**Aufgabenstellung**
(a) Schreibe aus dem Artikel über den Entwicklungsschatzbrief alles von "BERLIN taz |" bis hinunter zu "bereits erreicht seien." unverändert ab.
(b) Fasse im Artikel über den Entwicklungsschatzbrief den Absatz, der mit "Der Entwicklungsschatzbrief werde nicht kommen" beginnt, kürzer zusammen und behalte dabei seine wesentlichen Fakten.

# taz.de -- Schatzbriefe für Entwicklungshilfe: Niebel beerdigt seine Lieblingsidee
       
       > Mit Schatzbriefen wollte Entwicklungsminister Niebel Hilfsgelder
       > einsammeln - ohne Steuern. Nun ist die Idee an der Finanzkrise
       > gescheitert.
       
 (IMG) Bild: Wie soll man das bezahlen? Dirk Niebel beim Brunnenbau in Bangladesh.
       
       BERLIN taz | Wie schnell sich eine Erfolgsmeldung relativieren kann, erlebt
       momentan Entwicklungsminister Dirk Niebel. Noch im Oktober hat sein
       Planungsstab eine betont positive Halbzeitbilanz erarbeitet, aufgeführt
       werden sieben Ziele aus dem Koalitionsvertrag, die bereits erreicht seien.
       Darunter auch das Ziel, mehr Finanzmittel für sein Arbeitsfeld zu bekommen,
       auch "mit dem Ziel, den Kapitalmarkt und Privatinvestoren an der
       Entwicklungsfinanzierung stärker zu beteiligen". Doch das wichtigste
       Projekt aus diesem Bereich erklärt der FDP-Minister nun, nur zwei Monate
       später, für gescheitert.
       
       Der Entwicklungsschatzbrief werde nicht kommen, erklärte Niebel in der
       Berliner Zeitung, die Marktlage lasse dies nicht zu. Die Idee des Projekts
       war, dass Privatpersonen einen Schatzbrief erwerben, für den sie vom Bund
       lediglich einen Inflationsausgleich gezahlt bekommen. Die Zinseinnahmen
       würden die engagierten Geldgeber dann als Entwicklungsmittel dem
       Ministerium für dessen Projekte abtreten.

**Extrahierte Einträge**
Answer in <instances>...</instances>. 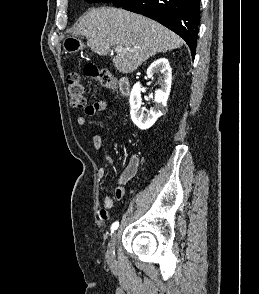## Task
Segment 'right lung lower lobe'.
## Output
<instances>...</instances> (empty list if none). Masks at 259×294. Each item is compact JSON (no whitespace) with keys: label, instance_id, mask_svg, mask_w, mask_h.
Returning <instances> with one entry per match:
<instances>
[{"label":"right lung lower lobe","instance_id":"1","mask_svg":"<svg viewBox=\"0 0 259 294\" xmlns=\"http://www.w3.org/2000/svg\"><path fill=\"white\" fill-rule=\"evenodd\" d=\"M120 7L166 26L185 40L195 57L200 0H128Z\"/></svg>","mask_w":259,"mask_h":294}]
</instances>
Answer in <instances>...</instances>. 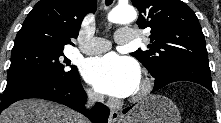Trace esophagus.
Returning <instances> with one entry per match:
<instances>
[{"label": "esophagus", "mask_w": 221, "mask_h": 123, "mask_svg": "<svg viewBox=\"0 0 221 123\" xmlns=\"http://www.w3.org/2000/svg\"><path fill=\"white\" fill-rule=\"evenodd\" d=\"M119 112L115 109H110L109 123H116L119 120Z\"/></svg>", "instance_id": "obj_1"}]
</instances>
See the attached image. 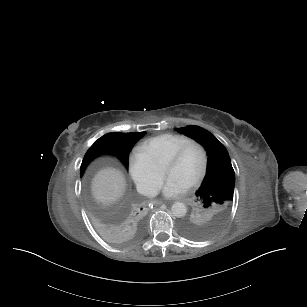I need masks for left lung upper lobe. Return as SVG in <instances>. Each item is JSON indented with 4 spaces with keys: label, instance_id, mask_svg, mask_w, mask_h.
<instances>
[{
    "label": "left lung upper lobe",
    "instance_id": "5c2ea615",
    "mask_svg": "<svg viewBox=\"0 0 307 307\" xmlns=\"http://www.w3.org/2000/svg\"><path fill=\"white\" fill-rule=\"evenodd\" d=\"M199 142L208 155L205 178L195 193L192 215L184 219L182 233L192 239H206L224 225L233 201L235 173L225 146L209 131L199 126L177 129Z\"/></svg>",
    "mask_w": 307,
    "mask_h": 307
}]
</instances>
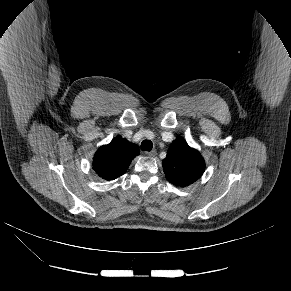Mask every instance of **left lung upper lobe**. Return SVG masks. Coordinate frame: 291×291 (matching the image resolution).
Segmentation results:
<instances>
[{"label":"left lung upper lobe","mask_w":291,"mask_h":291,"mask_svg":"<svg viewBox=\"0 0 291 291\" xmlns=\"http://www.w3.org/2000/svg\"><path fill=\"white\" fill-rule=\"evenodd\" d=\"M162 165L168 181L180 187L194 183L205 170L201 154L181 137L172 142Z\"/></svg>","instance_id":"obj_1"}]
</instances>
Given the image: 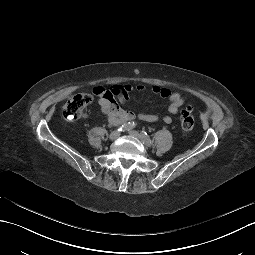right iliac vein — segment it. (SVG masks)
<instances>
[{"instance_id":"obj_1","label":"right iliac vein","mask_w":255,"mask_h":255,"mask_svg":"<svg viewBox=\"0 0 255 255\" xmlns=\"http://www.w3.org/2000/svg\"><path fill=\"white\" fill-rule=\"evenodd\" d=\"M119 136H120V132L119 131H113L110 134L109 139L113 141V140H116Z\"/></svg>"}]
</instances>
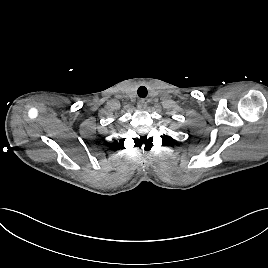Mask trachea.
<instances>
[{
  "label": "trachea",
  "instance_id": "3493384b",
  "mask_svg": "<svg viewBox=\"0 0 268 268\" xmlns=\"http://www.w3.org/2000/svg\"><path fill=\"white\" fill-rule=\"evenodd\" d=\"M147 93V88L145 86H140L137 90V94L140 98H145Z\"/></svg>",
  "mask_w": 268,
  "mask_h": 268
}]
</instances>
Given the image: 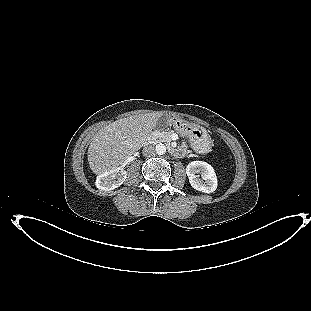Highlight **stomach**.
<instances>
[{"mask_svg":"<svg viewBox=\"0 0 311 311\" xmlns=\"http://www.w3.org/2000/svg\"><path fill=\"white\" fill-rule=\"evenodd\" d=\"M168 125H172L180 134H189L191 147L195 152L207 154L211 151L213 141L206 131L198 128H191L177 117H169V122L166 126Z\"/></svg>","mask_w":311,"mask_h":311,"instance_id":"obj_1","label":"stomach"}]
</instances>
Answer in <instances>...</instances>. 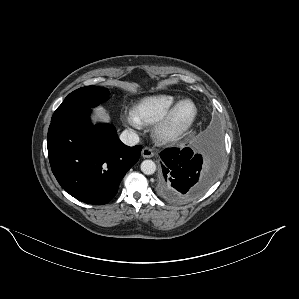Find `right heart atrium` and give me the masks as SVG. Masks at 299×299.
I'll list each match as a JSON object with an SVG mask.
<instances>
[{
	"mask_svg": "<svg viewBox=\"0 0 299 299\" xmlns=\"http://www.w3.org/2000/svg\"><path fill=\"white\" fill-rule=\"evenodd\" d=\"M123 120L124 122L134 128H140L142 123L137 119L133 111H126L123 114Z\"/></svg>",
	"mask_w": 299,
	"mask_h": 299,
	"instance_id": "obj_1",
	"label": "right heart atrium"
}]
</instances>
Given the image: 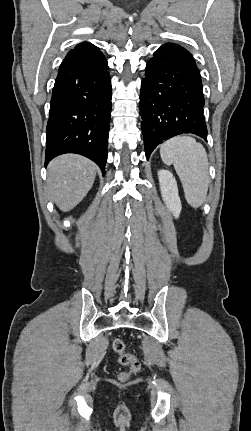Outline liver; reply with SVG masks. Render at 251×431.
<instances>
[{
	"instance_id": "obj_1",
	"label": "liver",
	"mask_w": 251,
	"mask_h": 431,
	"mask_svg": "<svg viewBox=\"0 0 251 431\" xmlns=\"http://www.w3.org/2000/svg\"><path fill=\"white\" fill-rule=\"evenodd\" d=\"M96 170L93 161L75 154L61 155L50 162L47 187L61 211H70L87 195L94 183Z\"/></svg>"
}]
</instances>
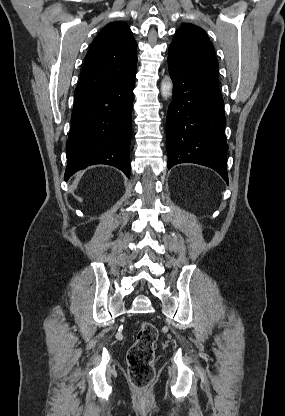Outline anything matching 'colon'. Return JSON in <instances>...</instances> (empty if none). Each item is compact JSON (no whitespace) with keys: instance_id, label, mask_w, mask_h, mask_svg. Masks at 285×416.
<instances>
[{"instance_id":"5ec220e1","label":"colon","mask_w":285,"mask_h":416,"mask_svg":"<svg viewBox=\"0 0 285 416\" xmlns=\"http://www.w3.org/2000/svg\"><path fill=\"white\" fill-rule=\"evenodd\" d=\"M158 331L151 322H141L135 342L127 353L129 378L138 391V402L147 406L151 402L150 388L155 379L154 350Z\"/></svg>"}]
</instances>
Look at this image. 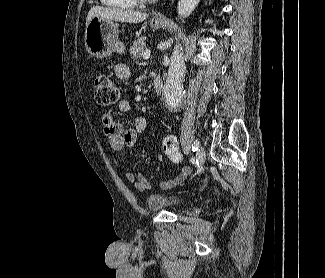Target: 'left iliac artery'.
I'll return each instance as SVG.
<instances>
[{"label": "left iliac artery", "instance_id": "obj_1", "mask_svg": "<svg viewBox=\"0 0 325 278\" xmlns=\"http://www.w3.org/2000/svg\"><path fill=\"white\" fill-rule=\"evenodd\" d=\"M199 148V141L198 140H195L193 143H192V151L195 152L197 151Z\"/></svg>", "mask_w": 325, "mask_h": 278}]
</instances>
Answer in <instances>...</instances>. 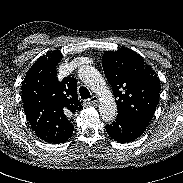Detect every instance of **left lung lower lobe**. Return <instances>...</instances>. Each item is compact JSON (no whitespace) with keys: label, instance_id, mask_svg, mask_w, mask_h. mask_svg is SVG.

**Lösungen**
(a)
BERLIN taz | Wie schnell sich eine Erfolgsmeldung relativieren kann, erlebt
       momentan Entwicklungsminister Dirk Niebel. Noch im Oktober hat sein
       Planungsstab eine betont positive Halbzeitbilanz erarbeitet, aufgeführt
       werden sieben Ziele aus dem Koalitionsvertrag, die bereits erreicht seien.

(b) Laut Niebel in der Berliner Zeitung wird der Entwicklungsschatzbrief nicht kommen, weil die Marktlage es nicht zulässt. Geplant war, dass Privatpersonen einen Schatzbrief kaufen, vom Bund nur einen Inflationsausgleich erhalten und die Zinseinnahmen als Entwicklungsmittel dem Ministerium für dessen Projekte abtreten.